Design: Retrospective matched-cohort study.
Setting: Outpatient clinic of a tertiary care hospital.
Participants: One hundred ninety-three children aged 7 to 10 years who had been born prematurely between December 2, 1993, and September 15, 1997. Main Exposure Neonatal treatment with dexamethasone disodium phosphate(n = 48) or the clinically equally effective glucocorticoid hydrocortisone (n = 51), or only antenatal treatment with betamethasone disodium phosphate and betamethasone acetate (n = 51). These 3 groups were compared with a reference group of prematurely born children who had not been exposed to perinatal glucocorticoid therapy (n = 43).

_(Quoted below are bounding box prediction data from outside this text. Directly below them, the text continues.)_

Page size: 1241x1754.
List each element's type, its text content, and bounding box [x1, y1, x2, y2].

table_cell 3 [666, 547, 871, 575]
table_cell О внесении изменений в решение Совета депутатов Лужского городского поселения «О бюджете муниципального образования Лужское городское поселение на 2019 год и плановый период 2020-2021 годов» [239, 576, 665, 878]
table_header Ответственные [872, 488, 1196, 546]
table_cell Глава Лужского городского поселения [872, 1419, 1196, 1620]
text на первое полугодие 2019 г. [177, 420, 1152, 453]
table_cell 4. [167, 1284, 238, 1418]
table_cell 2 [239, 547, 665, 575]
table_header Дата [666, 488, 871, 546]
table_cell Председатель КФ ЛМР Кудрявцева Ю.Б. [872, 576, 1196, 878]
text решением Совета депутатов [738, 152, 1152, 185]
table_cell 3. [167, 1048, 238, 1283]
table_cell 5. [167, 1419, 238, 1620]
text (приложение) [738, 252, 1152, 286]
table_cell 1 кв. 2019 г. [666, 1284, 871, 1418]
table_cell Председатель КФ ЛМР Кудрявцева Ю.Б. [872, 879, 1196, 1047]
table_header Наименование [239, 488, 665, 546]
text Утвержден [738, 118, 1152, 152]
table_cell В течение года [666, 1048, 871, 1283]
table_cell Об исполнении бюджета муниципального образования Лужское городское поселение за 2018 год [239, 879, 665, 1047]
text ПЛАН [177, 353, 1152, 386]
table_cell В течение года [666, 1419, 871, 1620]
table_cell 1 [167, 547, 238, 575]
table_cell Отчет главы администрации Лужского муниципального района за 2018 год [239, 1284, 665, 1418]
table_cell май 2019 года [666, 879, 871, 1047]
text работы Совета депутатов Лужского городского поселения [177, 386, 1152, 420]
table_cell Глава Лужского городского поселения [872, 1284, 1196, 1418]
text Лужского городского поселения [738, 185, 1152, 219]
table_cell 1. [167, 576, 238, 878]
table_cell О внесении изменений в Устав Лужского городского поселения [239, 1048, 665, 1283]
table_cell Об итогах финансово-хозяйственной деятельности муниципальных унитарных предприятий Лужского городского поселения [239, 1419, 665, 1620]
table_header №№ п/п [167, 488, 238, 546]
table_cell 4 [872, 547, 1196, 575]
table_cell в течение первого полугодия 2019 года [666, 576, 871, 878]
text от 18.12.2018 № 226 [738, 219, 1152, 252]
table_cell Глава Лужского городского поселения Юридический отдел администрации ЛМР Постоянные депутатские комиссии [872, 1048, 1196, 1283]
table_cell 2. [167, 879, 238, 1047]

Main outcome measures: General hemodynamic data (heart rate and blood pressure), cardiovascular function as assessed at echocardiography, intima-media thickness of the carotid arteries, and cardiac biochemical features as early markers of expansion and volume overload of the cardiac left ventricle (B-type natriuretic peptide and N-terminal pro-B-type natriuretic peptide).
Results: No significant group differences were found for heart rate, blood pressure, biochemical features, intima-media thickness, or systolic or diastolic left ventricular function.
Conclusions: Although no differences were found in blood pressure and cardiovascular function at school age in children antenatally or neonatally treated with glucocorticoids, further cardiovascular follow-up may be advisable because cardiovascular dysfunction may become apparent only later in life.